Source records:
[Start of Attachment]
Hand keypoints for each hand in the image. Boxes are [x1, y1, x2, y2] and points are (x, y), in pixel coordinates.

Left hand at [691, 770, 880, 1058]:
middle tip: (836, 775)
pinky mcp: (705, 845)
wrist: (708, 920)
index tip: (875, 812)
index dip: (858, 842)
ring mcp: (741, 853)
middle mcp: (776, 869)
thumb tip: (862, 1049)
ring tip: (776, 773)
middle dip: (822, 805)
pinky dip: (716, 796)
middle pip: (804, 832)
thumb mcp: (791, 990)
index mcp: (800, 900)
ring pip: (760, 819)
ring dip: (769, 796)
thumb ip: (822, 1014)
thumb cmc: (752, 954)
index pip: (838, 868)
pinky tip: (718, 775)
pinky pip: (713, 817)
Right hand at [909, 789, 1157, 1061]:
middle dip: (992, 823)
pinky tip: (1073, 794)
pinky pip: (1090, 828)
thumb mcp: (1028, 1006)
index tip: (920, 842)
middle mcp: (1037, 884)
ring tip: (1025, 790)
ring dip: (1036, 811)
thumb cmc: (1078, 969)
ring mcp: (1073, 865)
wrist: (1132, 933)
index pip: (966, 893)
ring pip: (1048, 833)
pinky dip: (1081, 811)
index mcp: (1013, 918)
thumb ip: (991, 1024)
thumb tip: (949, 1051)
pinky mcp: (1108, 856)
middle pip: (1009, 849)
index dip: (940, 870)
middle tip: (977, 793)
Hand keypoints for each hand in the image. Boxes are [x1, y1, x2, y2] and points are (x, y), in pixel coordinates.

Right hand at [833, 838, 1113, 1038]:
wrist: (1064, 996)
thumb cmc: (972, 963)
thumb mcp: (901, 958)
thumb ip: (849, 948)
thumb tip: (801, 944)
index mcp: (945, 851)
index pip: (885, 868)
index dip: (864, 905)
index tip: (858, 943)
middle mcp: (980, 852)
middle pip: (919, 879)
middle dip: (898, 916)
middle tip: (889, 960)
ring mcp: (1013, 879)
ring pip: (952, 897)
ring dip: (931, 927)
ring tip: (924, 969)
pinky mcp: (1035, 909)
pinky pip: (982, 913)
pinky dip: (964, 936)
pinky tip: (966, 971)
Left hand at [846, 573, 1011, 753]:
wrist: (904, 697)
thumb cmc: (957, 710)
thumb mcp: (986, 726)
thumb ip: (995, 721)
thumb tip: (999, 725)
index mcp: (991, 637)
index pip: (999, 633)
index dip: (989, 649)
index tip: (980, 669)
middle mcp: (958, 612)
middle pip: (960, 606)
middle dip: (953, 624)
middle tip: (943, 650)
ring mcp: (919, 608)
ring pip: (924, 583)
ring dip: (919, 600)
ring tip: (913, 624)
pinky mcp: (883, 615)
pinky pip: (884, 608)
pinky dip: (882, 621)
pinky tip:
[End of Attachment]
Every record must be repeated precisely and in full.

Hand keypoints for each hand in the image. Boxes are [x1, y1, x2, y2] and points are (x, y), in pixel coordinates.

Left hand at [691, 770, 880, 1058]:
middle tip: (836, 775)
pinky mcp: (705, 845)
wrist: (708, 920)
index tip: (875, 812)
index dip: (858, 842)
ring mcp: (741, 853)
middle mcp: (776, 869)
thumb tip: (862, 1049)
ring tip: (776, 773)
middle dip: (822, 805)
pinky dip: (716, 796)
middle pip: (804, 832)
thumb mcp: (791, 990)
index mcp: (800, 900)
ring pip: (760, 819)
ring dip: (769, 796)
thumb ip: (822, 1014)
thumb cmc: (752, 954)
index pip: (838, 868)
pinky tip: (718, 775)
pinky pip: (713, 817)
Right hand at [909, 789, 1157, 1061]:
middle dip: (992, 823)
pinky tip: (1073, 794)
pinky pip: (1090, 828)
thumb mcp: (1028, 1006)
index tip: (920, 842)
middle mcp: (1037, 884)
ring tip: (1025, 790)
ring dip: (1036, 811)
thumb cmc: (1078, 969)
ring mcp: (1073, 865)
wrist: (1132, 933)
index pip: (966, 893)
ring pip: (1048, 833)
pinky dip: (1081, 811)
index mcp: (1013, 918)
thumb ip: (991, 1024)
thumb tip: (949, 1051)
pinky mcp: (1108, 856)
middle pip: (1009, 849)
index dip: (940, 870)
middle tip: (977, 793)
Hand keypoints for each hand in the image. Boxes are [x1, y1, x2, y2] and points are (x, y), in pixel coordinates.

Right hand at [833, 838, 1113, 1038]:
wrist: (1064, 996)
thumb cmc: (972, 963)
thumb mcp: (901, 958)
thumb ip: (849, 948)
thumb tip: (801, 944)
index mcp: (945, 851)
index pip: (885, 868)
index dip: (864, 905)
index tip: (858, 943)
middle mcp: (980, 852)
middle pip: (919, 879)
middle dip: (898, 916)
middle tip: (889, 960)
ring mcp: (1013, 879)
ring pip: (952, 897)
ring dip: (931, 927)
ring tip: (924, 969)
pinky mcp: (1035, 909)
pinky pip: (982, 913)
pinky dip: (964, 936)
pinky tip: (966, 971)
Left hand at [846, 573, 1011, 753]:
wrist: (904, 697)
thumb cmc: (957, 710)
thumb mcp: (986, 726)
thumb ip: (995, 721)
thumb tip: (999, 725)
index mcp: (991, 637)
index pip: (999, 633)
index dip: (989, 649)
index tip: (980, 669)
middle mcp: (958, 612)
middle pip: (960, 606)
middle dip: (953, 624)
middle tip: (943, 650)
ring mcp: (919, 608)
ring pip: (924, 583)
ring dip: (919, 600)
ring tip: (913, 624)
pinky mcp: (883, 615)
pinky pip: (884, 608)
pinky dip: (882, 621)
pinky tip:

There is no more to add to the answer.